There’s been such discussion for several years, and Penney noted that the 2018 National Defense Authorization Act created new software acquisition categories.
The OSD and Congress need to come to some agreements, though, because the issue isn’t limited to networking tools but “every kind of changing and adaptive software that we’ll have, which includes autonomy, [artificial intelligence], anything that has machine learning sprinkled into it, … and how we do test and verification.”
Timothy Grayson, director of the Defense Advanced Research Projects Agency’s Strategic Technology Office, also on the streaming session, said he thinks Congress “has actually been incredibly strong advocates for a lot of this.”
He noted that Congress has been supportive of an effort called STITCHES—System-of-systems Technology Integration Tool Chain for Heterogeneous Electronic Systems—tried out in last September’s ABMS experiment—and understands that “the only way you discover these issues is if you try it. So this is programmatic experimentation in parallel to warfighting experimentation.”
Grayson said Congress has been pushing precisely this kind of acquisition reform in recent years, but “the bigger problem,” he said, is the appropriations process.

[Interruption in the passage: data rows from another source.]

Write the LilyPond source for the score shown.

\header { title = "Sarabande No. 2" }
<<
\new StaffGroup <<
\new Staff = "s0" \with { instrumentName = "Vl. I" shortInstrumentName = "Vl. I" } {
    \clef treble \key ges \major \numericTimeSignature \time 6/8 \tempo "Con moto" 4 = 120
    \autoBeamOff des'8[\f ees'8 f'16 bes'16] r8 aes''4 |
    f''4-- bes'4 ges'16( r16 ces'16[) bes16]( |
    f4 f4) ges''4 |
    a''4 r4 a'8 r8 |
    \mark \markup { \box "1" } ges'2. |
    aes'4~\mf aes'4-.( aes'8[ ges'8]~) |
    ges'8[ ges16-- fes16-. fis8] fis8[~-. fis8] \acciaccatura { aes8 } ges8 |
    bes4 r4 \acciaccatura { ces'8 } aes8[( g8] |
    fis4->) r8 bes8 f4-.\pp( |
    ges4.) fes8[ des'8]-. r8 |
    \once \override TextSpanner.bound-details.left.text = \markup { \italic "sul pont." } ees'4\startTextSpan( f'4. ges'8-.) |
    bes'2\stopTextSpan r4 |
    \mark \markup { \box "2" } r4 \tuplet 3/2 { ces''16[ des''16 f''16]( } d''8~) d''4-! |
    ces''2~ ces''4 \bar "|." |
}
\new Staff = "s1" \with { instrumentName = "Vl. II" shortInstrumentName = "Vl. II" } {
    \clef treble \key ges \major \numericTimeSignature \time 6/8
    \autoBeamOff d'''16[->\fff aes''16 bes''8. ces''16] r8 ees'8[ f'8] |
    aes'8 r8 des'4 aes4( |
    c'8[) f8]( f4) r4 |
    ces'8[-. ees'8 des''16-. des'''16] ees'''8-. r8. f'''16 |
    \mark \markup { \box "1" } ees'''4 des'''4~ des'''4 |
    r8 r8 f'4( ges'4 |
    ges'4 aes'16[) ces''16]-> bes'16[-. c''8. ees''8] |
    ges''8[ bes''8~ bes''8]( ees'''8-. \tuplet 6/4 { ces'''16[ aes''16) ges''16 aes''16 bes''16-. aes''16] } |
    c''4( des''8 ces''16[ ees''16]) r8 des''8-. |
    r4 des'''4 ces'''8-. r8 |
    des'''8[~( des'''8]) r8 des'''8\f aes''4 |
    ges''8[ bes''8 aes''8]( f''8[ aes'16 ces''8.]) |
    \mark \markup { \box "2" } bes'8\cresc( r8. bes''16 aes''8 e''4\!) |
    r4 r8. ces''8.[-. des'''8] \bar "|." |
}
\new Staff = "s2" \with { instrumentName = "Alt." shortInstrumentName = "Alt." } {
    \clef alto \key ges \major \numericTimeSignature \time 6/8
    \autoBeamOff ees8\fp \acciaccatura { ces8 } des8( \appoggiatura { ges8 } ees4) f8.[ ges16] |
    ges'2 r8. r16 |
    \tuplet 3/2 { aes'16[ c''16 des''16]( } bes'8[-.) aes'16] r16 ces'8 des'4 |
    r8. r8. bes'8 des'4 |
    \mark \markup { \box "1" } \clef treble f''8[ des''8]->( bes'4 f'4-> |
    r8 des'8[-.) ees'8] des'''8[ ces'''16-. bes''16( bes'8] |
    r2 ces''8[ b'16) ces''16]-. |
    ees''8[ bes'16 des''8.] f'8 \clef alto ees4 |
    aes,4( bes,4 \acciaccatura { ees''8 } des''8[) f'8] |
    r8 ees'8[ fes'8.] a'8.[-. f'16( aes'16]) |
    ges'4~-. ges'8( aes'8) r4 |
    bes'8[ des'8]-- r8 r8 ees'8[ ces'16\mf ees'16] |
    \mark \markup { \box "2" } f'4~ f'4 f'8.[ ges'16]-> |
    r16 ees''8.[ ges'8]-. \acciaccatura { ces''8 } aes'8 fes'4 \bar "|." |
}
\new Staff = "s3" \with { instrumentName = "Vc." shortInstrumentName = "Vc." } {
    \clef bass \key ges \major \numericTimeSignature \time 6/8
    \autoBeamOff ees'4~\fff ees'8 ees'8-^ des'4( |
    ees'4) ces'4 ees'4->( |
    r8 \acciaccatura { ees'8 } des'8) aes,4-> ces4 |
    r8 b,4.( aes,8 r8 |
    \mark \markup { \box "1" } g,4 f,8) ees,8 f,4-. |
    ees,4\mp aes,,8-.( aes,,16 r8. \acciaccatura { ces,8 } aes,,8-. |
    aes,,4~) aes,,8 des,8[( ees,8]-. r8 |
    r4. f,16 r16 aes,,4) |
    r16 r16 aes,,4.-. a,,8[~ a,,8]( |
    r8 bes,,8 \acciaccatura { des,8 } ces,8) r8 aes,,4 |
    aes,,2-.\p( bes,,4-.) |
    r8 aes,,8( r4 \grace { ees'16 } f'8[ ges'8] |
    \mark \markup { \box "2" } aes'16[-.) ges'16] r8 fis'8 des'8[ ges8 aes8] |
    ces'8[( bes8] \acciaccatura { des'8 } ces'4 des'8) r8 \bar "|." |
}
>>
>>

“Because that’s where there’s a tendency to say, ‘I want things that are very accountable. We need accountability.’ By definition, this effort to be very adaptive, and trying to leave a lot of discretionary freedom on the money side, is counter to the concept of accountability.”
What the Pentagon should do, he said, is get ahead of the inevitable question and “think about how we can generate that accountability. How we create a … way to measure how well we’re spending that money while we have discretion. And I think that’s an … interesting open-ended problem.”
Penny said that such accountability “is one of the major concerns” of Congress.
“That’s their constitutional responsibility. We need to develop that kind of oversight as well as providing the kind of flexibility the services will need” to prevail in future conflicts, she added.
The Mitchell paper recommended that:
- The “color of money” problems be swiftly resolved
- Mission integration tools be given their own programs of record and program executive officers, and not be tied to their “parent” hardware systems
- Joint integration officers be trained and embedded at all operational levels to ensure connections and patches are created and fixed when broken
- There be a stepped-up series of network integration experiments made and development of tactics, techniques, and procedures in this field.